Ostergruß von Landesbischof Dr. Schuegraf

Meldung vom

Kleine Dinge können Großes bewirken

Die Feier der Osternacht ist für mich, wie für viele Christinnen und Christen, einer der Höhepunkte im gottesdienstlichen Jahreskreis. Es berührt mich jedes Jahr aufs Neue, wenn die Osterkerze in das Dunkel der Kirche hineingetragen wird.

Besonders beeindruckend ist es für mich, wenn dabei auch das Exsultet (lat. jauchze) gesungen wird – jener großartige Osterhymnus, der seit dem 4. Jahrhundert die Auferstehung Jesu Christi verkündet: Jubelnd wird die Freude und das Licht besungen, das durch die Auferstehung Christi in die Welt gekommen ist.

Die ganze Fülle des göttlichen Heilshandelns wird vor Augen geführt – vom Auszug aus Ägypten über die Menschwerdung Gottes in Jesus Christus hin zu seiner Passion, Auferstehung und Wiederkunft am Ende der Zeiten. Am meisten freue ich mich, wenn plötzlich die Biene erwähnt wird. Denn das Licht, das in die Kirche getragen wird, verliert seine Leuchtkraft nur deshalb nicht, weil es „ständig genährt (wird) vom schmelzenden Wachs, das die mütterliche Biene für diese kostbare Kerze bereitet hat.“ 

Doch damit nicht genug. In der Alten Kirche folgte ein langer Lobgesang auf die Biene:
Sobald die Dunkelheit des Winters dem Licht des Frühlings weicht, macht sie sich eifrig auf den Weg. Emsig fliegt sie von Blüte zu Blüte, sammelt den Nektar und verwandelt ihn in süßen Honig. Für die Bibel ist ein Land, in dem Milch und Honig fließen, ein Bild für Überfluss und Fülle. So steht die Biene für die Fülle des Lebens, die durch den Tod und die Auferstehung Christi in die Welt kommt. So wie die Biene den Nektar in etwas Süßes und Lebensspendendes verwandelt, so dürfen wir das Osterlicht als das lebensspendende Licht Christi verstehen, das alles erleuchtet und heilt.

Ich finde es großartig, dass sich in das erhabene Osterlob über die Heilstaten Christi auch die ganz alltägliche und zunächst unscheinbare Honigbiene eingeschlichen und ihren Platz im Heilshandeln Gottes bekommen hat.

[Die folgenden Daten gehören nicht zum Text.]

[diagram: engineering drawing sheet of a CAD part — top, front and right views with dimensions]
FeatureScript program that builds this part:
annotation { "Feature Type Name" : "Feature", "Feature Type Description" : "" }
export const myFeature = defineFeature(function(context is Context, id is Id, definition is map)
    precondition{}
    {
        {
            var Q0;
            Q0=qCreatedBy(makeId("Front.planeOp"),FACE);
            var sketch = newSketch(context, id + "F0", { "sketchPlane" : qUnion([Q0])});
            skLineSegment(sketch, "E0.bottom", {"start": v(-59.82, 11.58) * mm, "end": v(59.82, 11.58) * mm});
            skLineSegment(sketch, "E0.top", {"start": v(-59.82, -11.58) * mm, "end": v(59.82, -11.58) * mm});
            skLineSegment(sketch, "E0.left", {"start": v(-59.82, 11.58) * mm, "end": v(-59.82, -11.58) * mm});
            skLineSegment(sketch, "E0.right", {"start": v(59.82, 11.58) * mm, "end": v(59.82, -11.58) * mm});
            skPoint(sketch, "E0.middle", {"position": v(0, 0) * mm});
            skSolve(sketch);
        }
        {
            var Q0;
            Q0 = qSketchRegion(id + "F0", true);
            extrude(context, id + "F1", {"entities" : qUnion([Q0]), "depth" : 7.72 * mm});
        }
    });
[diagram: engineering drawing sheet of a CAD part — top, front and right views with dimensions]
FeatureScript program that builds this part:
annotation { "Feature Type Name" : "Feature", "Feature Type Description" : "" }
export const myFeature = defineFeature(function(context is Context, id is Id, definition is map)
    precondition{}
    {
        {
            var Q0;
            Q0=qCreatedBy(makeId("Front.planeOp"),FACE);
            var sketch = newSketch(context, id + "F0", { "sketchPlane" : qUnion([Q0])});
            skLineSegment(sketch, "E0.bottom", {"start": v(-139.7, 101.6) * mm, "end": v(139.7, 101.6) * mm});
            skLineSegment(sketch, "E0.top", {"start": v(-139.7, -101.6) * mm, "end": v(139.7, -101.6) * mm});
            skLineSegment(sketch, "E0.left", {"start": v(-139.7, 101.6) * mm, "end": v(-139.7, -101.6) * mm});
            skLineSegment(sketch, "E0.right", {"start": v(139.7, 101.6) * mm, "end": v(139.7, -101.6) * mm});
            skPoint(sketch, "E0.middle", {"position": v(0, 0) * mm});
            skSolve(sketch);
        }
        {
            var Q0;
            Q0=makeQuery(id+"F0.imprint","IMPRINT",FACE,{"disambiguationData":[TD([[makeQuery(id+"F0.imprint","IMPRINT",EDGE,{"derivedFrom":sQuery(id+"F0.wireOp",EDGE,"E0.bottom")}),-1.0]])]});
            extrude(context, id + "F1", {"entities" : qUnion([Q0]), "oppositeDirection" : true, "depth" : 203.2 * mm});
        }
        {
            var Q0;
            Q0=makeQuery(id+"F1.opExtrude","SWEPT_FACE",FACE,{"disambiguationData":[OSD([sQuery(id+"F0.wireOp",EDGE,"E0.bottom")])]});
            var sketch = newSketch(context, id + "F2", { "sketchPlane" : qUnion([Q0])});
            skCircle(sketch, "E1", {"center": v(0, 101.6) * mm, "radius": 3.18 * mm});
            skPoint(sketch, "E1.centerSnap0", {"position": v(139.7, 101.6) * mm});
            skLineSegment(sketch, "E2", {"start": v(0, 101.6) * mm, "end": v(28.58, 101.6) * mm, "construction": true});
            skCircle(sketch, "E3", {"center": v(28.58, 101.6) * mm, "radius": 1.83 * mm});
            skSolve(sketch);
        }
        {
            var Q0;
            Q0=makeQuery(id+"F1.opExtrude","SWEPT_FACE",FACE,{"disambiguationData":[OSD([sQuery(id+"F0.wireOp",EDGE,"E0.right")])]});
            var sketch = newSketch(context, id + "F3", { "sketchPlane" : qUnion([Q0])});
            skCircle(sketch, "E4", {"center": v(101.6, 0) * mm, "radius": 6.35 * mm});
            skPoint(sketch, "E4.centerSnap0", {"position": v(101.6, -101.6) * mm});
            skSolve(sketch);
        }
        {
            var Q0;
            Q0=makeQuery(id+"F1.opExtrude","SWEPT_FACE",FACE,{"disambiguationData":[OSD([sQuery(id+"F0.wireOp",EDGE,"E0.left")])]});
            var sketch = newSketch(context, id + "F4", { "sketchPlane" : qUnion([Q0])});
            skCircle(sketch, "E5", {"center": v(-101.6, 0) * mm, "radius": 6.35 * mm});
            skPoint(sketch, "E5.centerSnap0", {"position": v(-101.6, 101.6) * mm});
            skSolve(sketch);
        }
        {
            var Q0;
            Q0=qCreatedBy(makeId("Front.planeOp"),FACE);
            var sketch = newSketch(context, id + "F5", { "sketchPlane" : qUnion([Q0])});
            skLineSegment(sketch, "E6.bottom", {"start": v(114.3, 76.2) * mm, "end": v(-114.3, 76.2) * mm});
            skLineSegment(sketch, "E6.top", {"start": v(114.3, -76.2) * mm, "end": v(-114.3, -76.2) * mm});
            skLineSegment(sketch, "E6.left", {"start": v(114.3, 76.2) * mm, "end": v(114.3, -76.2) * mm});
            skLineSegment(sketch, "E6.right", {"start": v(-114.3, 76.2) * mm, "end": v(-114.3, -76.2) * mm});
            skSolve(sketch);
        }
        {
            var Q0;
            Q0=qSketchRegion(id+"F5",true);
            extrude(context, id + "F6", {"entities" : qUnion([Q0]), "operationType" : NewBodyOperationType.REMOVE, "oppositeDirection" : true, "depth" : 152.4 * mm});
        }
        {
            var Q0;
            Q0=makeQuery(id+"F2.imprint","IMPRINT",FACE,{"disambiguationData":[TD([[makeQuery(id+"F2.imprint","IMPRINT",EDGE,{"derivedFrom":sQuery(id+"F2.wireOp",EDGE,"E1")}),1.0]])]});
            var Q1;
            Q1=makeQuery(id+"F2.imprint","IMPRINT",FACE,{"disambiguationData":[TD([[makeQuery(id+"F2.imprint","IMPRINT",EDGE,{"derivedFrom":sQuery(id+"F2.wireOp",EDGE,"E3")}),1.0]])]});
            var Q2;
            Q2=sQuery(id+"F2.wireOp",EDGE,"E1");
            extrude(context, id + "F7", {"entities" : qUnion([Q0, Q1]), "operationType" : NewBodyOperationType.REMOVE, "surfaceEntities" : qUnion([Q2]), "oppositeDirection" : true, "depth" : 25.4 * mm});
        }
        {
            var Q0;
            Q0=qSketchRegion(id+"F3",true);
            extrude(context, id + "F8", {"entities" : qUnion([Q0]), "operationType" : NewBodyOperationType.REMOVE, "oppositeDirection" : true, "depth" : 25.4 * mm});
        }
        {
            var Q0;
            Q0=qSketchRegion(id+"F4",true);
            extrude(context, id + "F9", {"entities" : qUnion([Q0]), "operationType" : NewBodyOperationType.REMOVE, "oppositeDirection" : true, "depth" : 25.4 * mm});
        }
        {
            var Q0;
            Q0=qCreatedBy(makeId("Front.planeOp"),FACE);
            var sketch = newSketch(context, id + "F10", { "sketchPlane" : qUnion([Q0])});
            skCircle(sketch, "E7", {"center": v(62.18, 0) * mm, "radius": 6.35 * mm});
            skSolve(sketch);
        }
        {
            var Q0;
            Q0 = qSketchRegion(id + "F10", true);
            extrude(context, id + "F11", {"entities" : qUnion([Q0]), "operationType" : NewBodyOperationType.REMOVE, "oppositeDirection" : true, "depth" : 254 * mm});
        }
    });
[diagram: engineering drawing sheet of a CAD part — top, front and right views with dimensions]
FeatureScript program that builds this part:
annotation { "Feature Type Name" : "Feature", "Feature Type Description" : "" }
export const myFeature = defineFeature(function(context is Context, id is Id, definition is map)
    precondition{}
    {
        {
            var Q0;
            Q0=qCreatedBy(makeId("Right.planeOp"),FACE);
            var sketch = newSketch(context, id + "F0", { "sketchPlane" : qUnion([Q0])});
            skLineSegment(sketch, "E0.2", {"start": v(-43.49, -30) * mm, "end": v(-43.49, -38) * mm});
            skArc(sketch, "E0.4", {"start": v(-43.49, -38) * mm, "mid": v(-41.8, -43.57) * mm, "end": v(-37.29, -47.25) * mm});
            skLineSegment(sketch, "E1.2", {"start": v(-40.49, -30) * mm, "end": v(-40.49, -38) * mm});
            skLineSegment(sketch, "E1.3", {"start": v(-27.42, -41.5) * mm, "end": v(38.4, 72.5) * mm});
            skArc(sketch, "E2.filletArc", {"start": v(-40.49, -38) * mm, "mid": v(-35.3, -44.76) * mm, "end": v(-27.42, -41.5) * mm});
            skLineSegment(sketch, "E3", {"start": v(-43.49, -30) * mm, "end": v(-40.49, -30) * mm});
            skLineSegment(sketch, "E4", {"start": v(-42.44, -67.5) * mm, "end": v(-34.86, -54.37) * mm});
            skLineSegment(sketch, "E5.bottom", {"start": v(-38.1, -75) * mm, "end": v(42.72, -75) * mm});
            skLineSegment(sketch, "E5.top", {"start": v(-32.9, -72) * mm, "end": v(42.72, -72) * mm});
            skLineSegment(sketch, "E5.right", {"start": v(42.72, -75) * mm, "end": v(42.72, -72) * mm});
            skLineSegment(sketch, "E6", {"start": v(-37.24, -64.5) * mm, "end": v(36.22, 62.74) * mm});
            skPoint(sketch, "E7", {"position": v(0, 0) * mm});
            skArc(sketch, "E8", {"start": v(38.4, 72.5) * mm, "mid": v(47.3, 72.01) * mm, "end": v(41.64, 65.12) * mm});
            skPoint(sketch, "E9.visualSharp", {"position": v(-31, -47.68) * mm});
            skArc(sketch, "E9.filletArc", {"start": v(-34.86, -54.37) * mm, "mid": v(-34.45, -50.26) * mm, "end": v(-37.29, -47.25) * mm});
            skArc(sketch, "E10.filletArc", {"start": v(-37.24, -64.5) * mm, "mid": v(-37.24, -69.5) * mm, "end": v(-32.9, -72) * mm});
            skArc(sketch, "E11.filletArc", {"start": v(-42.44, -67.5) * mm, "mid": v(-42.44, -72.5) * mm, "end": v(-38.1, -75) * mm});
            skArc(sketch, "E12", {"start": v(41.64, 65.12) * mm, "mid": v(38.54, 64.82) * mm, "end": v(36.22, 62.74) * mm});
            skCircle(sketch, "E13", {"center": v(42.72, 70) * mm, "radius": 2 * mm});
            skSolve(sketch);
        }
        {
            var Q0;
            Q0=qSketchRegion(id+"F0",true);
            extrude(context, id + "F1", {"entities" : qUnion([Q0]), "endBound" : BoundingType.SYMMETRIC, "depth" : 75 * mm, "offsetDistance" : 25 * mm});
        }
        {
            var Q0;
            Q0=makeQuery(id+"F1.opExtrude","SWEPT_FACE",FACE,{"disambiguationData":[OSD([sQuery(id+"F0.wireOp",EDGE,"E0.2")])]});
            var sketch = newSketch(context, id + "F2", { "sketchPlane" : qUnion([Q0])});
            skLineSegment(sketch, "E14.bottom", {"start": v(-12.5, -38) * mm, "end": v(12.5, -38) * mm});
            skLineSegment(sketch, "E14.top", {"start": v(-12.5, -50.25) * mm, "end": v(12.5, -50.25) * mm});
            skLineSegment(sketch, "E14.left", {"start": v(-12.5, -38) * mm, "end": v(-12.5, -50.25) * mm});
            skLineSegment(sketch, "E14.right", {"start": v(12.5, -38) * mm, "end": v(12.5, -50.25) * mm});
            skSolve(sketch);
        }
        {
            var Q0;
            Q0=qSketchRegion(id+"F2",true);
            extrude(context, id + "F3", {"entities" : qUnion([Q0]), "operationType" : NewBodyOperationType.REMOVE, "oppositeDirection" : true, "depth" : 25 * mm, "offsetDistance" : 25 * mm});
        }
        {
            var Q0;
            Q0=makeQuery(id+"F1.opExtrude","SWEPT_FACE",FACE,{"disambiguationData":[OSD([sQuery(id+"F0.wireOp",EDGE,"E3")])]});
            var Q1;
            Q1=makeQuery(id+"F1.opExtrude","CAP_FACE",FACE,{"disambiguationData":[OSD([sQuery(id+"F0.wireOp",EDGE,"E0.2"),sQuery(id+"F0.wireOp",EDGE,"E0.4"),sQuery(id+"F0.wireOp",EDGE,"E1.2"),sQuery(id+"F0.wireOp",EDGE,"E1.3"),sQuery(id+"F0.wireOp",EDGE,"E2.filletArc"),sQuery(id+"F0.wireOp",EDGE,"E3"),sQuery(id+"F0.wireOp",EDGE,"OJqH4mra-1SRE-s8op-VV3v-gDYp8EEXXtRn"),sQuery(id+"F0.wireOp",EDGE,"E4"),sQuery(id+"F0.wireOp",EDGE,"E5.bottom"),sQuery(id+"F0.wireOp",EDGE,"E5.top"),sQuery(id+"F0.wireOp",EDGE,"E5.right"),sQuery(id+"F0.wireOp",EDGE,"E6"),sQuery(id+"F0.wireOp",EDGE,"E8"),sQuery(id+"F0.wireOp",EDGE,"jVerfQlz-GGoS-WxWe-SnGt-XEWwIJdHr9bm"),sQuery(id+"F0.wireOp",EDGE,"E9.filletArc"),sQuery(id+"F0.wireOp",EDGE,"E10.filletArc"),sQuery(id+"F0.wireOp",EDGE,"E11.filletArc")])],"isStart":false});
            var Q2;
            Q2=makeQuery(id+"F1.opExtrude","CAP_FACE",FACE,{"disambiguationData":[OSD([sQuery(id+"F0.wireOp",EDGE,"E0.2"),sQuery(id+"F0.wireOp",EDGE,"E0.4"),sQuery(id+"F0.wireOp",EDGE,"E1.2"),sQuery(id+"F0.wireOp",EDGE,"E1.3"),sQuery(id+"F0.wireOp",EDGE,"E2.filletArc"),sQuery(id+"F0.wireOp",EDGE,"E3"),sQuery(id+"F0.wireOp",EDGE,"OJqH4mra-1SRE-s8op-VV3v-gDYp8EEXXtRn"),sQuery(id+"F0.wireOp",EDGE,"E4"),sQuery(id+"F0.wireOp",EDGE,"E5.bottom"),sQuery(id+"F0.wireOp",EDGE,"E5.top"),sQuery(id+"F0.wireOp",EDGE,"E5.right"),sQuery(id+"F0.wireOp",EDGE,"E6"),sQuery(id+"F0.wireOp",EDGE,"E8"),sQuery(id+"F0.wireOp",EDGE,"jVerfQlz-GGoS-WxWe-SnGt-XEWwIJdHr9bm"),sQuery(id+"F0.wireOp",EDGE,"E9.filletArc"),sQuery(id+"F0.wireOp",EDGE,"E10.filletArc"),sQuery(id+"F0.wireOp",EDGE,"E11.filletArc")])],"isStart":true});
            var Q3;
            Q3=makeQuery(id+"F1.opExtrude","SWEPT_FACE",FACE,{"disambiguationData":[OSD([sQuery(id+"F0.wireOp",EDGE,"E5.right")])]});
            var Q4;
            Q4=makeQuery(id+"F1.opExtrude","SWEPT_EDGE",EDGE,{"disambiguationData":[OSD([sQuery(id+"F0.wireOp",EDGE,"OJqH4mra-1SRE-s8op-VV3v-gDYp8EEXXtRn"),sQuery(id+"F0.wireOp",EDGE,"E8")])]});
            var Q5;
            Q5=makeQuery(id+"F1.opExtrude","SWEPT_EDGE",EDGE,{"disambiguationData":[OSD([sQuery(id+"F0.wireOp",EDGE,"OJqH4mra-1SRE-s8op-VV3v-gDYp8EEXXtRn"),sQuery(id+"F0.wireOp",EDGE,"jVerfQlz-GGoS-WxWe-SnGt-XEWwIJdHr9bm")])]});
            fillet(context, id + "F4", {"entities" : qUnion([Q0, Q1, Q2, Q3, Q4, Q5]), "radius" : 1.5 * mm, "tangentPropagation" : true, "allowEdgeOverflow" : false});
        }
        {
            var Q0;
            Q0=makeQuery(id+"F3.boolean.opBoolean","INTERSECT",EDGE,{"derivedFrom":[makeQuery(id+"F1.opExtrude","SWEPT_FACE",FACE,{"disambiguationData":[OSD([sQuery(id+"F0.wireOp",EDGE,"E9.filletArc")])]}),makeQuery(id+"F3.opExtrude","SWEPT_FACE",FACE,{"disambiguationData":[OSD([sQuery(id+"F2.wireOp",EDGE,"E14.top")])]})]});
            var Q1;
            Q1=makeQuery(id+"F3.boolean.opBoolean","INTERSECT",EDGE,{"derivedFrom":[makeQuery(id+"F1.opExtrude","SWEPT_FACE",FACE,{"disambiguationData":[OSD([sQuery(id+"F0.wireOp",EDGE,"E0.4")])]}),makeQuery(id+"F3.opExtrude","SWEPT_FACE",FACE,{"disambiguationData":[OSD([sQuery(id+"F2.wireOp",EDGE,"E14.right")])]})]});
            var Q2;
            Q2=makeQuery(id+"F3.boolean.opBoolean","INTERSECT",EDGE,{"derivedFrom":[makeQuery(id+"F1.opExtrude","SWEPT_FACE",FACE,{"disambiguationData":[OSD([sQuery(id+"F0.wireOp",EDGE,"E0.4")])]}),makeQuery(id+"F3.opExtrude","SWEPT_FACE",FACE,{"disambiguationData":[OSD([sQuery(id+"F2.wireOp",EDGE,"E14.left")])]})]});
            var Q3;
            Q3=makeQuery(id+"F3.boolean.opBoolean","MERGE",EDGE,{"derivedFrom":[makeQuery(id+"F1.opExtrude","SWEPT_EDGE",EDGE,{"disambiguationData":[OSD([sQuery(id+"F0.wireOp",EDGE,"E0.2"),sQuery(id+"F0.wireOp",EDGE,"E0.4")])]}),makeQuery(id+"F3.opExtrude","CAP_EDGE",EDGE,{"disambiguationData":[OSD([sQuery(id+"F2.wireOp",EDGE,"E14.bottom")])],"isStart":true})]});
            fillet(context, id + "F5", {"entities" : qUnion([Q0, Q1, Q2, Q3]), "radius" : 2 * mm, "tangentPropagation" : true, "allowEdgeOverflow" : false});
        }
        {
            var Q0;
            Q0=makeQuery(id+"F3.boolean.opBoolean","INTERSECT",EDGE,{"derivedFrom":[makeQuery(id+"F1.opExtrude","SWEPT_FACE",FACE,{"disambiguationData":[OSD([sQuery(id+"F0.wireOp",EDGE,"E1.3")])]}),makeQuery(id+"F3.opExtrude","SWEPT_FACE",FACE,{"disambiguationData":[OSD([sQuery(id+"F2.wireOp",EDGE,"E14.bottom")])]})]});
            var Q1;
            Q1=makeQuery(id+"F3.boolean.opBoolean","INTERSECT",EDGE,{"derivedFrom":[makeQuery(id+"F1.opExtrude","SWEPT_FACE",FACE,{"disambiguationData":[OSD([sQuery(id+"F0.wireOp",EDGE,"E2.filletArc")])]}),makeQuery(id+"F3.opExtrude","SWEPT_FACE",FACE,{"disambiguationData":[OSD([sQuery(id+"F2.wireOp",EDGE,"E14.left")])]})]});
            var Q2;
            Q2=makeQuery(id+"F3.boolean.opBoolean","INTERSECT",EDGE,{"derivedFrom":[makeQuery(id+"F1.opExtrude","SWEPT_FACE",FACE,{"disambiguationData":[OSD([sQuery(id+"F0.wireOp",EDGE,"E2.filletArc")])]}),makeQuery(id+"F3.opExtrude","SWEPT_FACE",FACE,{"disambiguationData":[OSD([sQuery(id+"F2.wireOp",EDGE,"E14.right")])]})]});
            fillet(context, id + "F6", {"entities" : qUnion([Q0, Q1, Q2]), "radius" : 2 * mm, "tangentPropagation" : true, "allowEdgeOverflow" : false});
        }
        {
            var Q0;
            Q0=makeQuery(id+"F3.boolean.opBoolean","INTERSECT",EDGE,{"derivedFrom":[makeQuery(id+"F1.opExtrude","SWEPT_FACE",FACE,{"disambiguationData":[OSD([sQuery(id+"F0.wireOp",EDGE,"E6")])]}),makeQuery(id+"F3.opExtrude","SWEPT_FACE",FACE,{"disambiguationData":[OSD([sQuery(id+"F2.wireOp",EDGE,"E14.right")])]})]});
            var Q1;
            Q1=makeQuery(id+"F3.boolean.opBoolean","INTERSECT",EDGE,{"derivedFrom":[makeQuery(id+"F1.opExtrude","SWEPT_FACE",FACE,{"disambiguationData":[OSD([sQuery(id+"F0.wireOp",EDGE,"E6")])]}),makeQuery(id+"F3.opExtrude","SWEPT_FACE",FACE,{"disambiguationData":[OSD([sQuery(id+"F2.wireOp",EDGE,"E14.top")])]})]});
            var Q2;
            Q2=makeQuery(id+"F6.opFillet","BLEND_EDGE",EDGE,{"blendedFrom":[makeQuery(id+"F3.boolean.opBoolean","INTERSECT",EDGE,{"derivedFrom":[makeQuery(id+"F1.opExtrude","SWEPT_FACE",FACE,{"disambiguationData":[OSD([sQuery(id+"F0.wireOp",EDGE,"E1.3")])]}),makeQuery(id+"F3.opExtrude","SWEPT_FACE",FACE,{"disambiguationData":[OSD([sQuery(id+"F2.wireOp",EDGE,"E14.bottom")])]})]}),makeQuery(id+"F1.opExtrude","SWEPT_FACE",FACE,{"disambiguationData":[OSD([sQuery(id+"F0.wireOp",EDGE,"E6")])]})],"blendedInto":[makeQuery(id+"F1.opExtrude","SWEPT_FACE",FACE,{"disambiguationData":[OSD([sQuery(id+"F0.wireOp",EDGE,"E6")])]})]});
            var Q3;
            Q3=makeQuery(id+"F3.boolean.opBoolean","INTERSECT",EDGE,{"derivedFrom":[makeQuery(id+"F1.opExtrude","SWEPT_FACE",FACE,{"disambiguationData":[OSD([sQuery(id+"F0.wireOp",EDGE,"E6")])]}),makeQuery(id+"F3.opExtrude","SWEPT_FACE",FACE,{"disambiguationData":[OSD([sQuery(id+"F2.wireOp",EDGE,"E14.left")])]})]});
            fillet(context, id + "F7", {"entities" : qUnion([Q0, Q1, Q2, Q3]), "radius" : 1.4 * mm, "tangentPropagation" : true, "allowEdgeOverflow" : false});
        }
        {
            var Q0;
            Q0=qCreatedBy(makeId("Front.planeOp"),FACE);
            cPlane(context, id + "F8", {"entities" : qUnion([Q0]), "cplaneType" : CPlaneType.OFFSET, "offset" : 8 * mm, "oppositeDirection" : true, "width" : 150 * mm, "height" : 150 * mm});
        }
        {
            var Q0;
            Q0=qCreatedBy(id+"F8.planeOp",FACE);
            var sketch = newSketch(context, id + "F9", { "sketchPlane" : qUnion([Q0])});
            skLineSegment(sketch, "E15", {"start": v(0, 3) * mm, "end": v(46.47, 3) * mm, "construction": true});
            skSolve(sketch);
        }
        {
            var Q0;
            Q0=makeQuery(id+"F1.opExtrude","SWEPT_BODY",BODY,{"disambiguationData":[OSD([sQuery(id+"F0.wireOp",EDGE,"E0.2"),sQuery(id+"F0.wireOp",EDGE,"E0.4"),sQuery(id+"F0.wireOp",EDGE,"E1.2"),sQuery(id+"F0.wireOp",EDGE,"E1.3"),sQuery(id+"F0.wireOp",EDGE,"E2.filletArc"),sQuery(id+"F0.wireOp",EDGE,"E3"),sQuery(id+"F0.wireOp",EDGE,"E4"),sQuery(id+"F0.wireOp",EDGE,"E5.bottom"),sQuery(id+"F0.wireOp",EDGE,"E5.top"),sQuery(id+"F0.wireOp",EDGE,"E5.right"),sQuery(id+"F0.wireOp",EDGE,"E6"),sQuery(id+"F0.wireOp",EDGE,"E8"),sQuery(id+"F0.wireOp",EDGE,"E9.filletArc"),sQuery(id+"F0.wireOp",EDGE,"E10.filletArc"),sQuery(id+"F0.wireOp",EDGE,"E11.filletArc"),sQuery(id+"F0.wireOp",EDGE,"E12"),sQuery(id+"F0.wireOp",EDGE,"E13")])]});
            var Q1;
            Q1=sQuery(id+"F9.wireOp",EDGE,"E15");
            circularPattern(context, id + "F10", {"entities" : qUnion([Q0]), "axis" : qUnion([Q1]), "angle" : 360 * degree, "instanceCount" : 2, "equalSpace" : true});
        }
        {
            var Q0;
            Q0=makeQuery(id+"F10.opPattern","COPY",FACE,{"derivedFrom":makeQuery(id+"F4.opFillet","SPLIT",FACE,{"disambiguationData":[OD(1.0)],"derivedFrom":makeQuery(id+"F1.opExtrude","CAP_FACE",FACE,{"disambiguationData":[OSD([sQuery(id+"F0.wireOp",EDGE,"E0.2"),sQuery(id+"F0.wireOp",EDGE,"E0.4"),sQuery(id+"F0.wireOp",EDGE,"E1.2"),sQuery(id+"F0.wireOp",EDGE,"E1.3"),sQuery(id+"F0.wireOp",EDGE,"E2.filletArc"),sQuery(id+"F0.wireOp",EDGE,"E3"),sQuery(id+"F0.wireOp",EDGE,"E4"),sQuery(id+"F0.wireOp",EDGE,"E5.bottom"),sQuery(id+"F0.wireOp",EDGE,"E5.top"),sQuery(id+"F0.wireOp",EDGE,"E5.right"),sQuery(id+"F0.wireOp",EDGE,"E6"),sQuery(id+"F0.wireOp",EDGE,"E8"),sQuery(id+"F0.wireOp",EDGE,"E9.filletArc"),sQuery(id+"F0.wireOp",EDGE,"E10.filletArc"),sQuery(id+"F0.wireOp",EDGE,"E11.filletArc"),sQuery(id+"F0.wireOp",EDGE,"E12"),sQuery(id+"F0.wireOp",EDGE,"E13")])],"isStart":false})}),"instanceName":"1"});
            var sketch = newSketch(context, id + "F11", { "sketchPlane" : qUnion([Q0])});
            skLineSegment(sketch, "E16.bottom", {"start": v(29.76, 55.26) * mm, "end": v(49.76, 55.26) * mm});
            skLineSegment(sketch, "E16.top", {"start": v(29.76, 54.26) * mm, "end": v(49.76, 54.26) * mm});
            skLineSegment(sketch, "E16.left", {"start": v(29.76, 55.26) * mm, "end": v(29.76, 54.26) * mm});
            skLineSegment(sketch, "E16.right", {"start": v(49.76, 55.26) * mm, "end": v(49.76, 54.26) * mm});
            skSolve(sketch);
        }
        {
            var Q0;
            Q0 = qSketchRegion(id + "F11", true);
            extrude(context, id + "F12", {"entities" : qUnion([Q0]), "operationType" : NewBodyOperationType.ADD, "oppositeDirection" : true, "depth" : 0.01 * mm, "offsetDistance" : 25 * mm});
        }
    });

Die heutigen Versionen des Osterhymnus sind straffer und kürzer geworden als zu Beginn der Christenheit. Im Exsultet der evangelischen Osterliturgie gibt es zwar den langen Lobgesang auf die Biene nicht mehr, aber ihr Verdienst um das schmelzende Wachs wird weiterhin erwähnt. Und das ist gut so.

Denn die Biene erdet das Lied. Sie erinnert mich daran, dass wir auch im Kleinen, im Alltäglichen Gottes Güte und Liebe zu uns Menschen entdecken können. Und wie die Biene, die aus dem Nektar des Lebens Süßes macht, können auch wir das Licht der Auferstehung in unseren Alltag weitertragen. Jede Geste der Liebe, jedes Wort der Hoffnung bringt ein wenig Licht in die dunklen Ecken unserer Welt.

Ich wünsche Ihnen ein gesegnetes und freudvolles Osterfest, voller Licht, Liebe und dem süßen Duft des Lebens, der in diesen Frühlingstagen überall aufblüht. Möge das Osterlicht unsere Herzen erhellen und uns dazu inspirieren, wie die Biene in ständiger Bewegung des Glaubens und der Hoffnung zu leben.